Here, then, at Lymington, we have been the whole circumference of the Forest. I do not know that I have omitted anything of real interest. Mere idle gossip, vague stories, I have left to those who care to write, and those who like to read such things. The geology, and botany, and folk-lore of the district, to which it was impossible to do more than to make general references, will be found in the succeeding chapters. As was before said, in the wild commons and woods themselves I have myself taken the greatest interest, and wished to impress their beauty on the reader, feeling that a love for Nature is the mainspring of all that is noble in life, and all that is precious in Art. I do not know either that I have anywhere exaggerated. On the contrary, no words can paint, much more exaggerate, the loveliness of the woods. And of all walks in the district, this over the Hordle and Barton Cliffs is by no means the least beautiful, though no longer in the Forest.

Hurst Castle.

CHAPTER XV.
THE GIPSY AND THE WEST-SAXON.

View in Mark Ash.

Many people have a vague notion that the gipsies constitute the most important element of the population of the New Forest, whereas, of course, they are mere cyphers. An amusing enough French author, in a work upon England, has devoted a special chapter to the New Forest, and there paid more attention to the gipsies than any one else, and entirely forgets the West-Saxon, whose impress is indelibly marked, not only in the language, but in the names of every town, village, and field.
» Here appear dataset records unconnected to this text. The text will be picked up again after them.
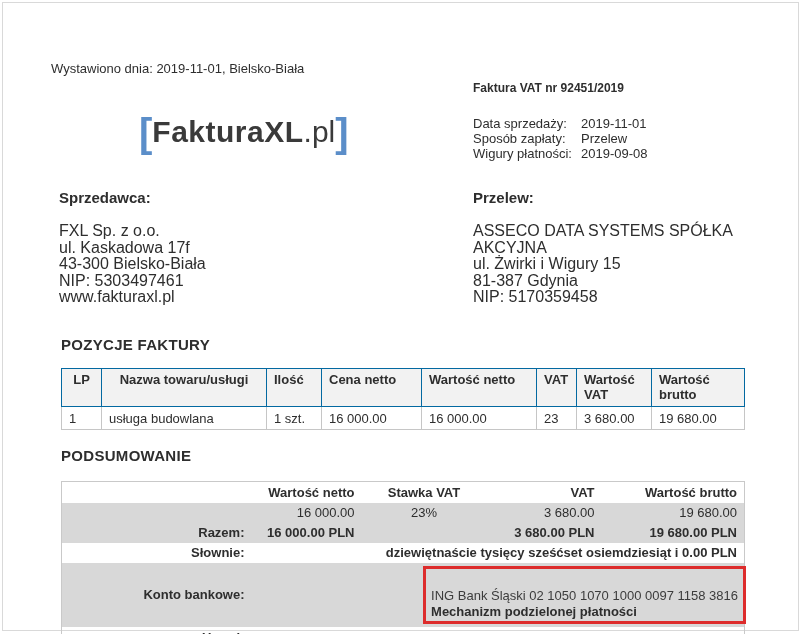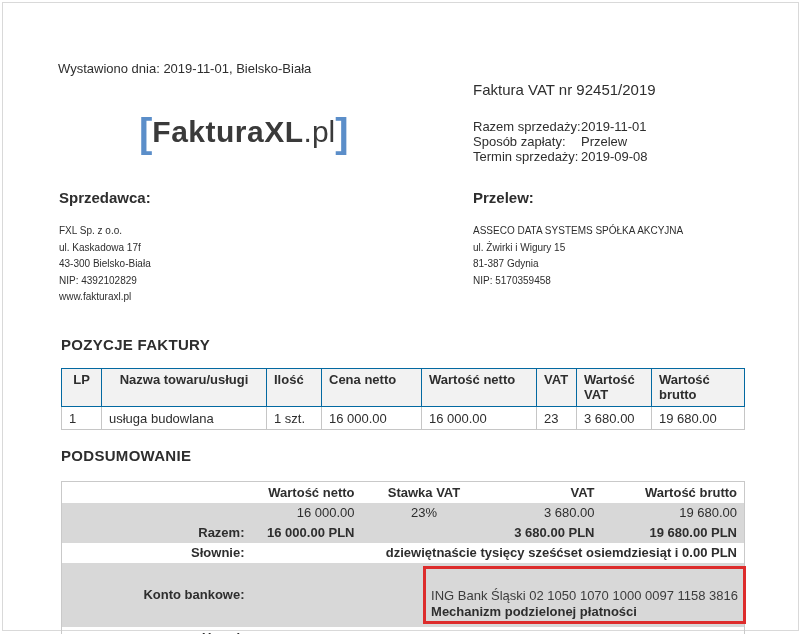--- a/index.html
+++ b/index.html
@@ -5,35 +5,35 @@
   html,body { margin:0; padding:0; }
   body {
     width:802px; height:634px; background:#ffffff; position:relative;
     font-family:"Liberation Sans", sans-serif; color:#2e2e2e; overflow:hidden;
   }
   .page {
     position:absolute; left:2px; top:2px; width:795px; height:627px;
     border:1px solid #d9d9d9; background:#fff;
   }
   
-  .issued { position:absolute; left:55px; top:58px; font-size:13px; }
+  .issued { position:absolute; left:48px; top:58px; font-size:13px; }
   .logo { position:absolute; left:136px; top:108px; white-space:nowrap; }
   .logo .br  { font-size:40px; font-weight:600; color:#5b8ec9; vertical-align:-5px; }
   .logo .nm  { font-size:30px; font-weight:bold; color:#3a3a3a; letter-spacing:.5px; }
   .logo .pl  { font-size:30px; font-weight:normal; color:#3a3a3a;margin-top:17px; }
   .inv-head { position:absolute; left:470px; top:78px; }
-  .inv-title { font-size:15px; font-weight:normal; margin:0 0 21px 0; }
+  .inv-title { font-size:12px; font-weight:bold; margin:0 0 21px 0; }
   .drow { font-size:13px; line-height:15px; }
   .dlabel { display:inline-block; width:108px; }
   
   .party { position:absolute; }
   .seller { left:56px; top:186px; }
   .buyer  { left:470px; top:186px; }
   .party-heading { font-size:15px; font-weight:bold; margin-bottom:17px; }
-  .party-line { font-size:10px; line-height:16.5px; }
+  .party-line { font-size:16px; line-height:16.5px; }
   
   .section { position:absolute; left:58px; }
   .items   { top:333px; }
   .summary { top:444px; }
   .section-heading { font-size:15px; font-weight:bold; letter-spacing:.3px; }
   
   table.items-table {
     border-collapse:collapse; table-layout:fixed; width:683px;
     font-size:13px; margin-top:15px;
   }
@@ -71,32 +71,32 @@
 
 <div class="page">
 
   <div class="issued">Wystawiono dnia: 2019-11-01, Bielsko-Biała</div>
 
   <div class="logo"><span class="br">[</span><span class="nm">FakturaXL</span><span class="pl">.pl</span><span class="br">]</span></div>
 
   <div class="inv-head">
     <div class="inv-title">Faktura VAT nr 92451/2019</div>
     <div class="inv-details">
-      <div class="drow"><span class="dlabel">Razem sprzedaży:</span><span class="dvalue">2019-11-01</span></div>
+      <div class="drow"><span class="dlabel">Data sprzedaży:</span><span class="dvalue">2019-11-01</span></div>
       <div class="drow"><span class="dlabel">Sposób zapłaty:</span><span class="dvalue">Przelew</span></div>
-      <div class="drow"><span class="dlabel">Termin sprzedaży:</span><span class="dvalue">2019-09-08</span></div>
+      <div class="drow"><span class="dlabel">Wigury płatności:</span><span class="dvalue">2019-09-08</span></div>
     </div>
   </div>
 
   <div class="party seller">
     <div class="party-heading">Sprzedawca:</div>
     <div class="party-line">FXL Sp. z o.o.</div>
     <div class="party-line">ul. Kaskadowa 17f</div>
     <div class="party-line">43-300 Bielsko-Biała</div>
-    <div class="party-line">NIP: 4392102829</div>
+    <div class="party-line">NIP: 5303497461</div>
     <div class="party-line">www.fakturaxl.pl</div>
   </div>
 
   <div class="party buyer">
     <div class="party-heading">Przelew:</div>
     <div class="party-line">ASSECO DATA SYSTEMS SPÓŁKA AKCYJNA</div>
     <div class="party-line">ul. Żwirki i Wigury 15</div>
     <div class="party-line">81-387 Gdynia</div>
     <div class="party-line">NIP: 5170359458</div>
   </div>

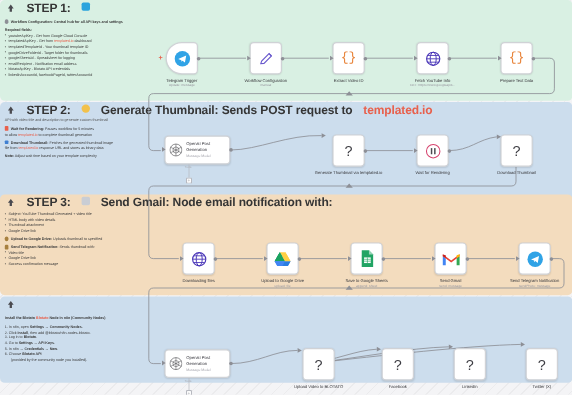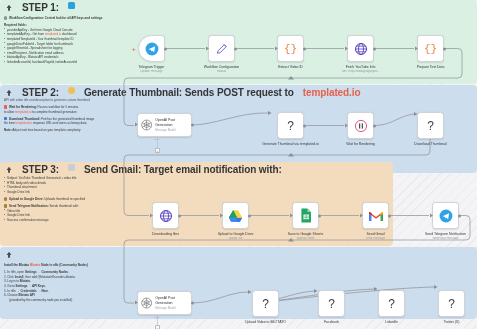--- a/index.html
+++ b/index.html
@@ -200,30 +200,30 @@
       <div class="linehead">
           <span class="mini-ico" style="background:#3f7fd1"></span>
         <span><span class="b">Download Thumbnail:</span><span> Fetches the generated thumbnail image</span></span>
         </div>
       <div><span>file from </span><span class="hl">templated.io</span><span> response URL and stores as binary data</span></div>
       <div class="spacer"></div>
       <div><span class="b">Note:</span><span> Adjust wait time based on your template complexity</span></div>
     </div>
   </div>
 
-  <div class="step" style="left:0; top:162px; width:393px; height:84px; background:#f3dcbe;">
+  <div class="step" style="left:0; top:162px; width:477px; height:84px; background:#f3dcbe;">
     <div class="step-title">
       <span class="pin-icon">
         <svg viewBox="0 0 10 10" width="8" height="8">
             <path d="M5 1 L8 5 H6.2 V8.4 H3.8 V5 H2 Z" fill="#4a4a50"></path>
           </svg>
       </span>
       <span>STEP 3:</span>
       <span class="emoji-badge" style="background:#c9cdd4"></span>
-      <span>Send Gmail: Target email notification with:</span>
+      <span>Send Gmail: Node email notification with:</span>
     </div>
 
     <div class="note" style="left:4px; top:14px; width:132px;">
       <ul>
         <li>Subject: YouTube Thumbnail Generated + video title</li>
         <li>HTML body with video details</li>
         <li>Thumbnail attachment</li>
         <li>Google Drive link</li>
       </ul>
       <div class="spacer"></div>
As, however, every one takes a romantic interest in these nomads, we must not entirely pass over them. Here and there still linger a few in whose veins run Indian blood, against whom Henry VIII. made bad laws, and Skelton worse rhymes. The principal tribes round Lyndhurst are the Stanleys, the Lees, and Burtons; and near Fordingbridge, the Snells. They live chiefly in the various droves and rides of the Forest, driven from place to place by the policeman, for to this complexion have things come. One of their favourite halting-places is amongst the low woods near Wootton, where a dozen or more brown tents are always fluttering in the wind, and as the night comes on the camp-fires redden the dark fir-stems.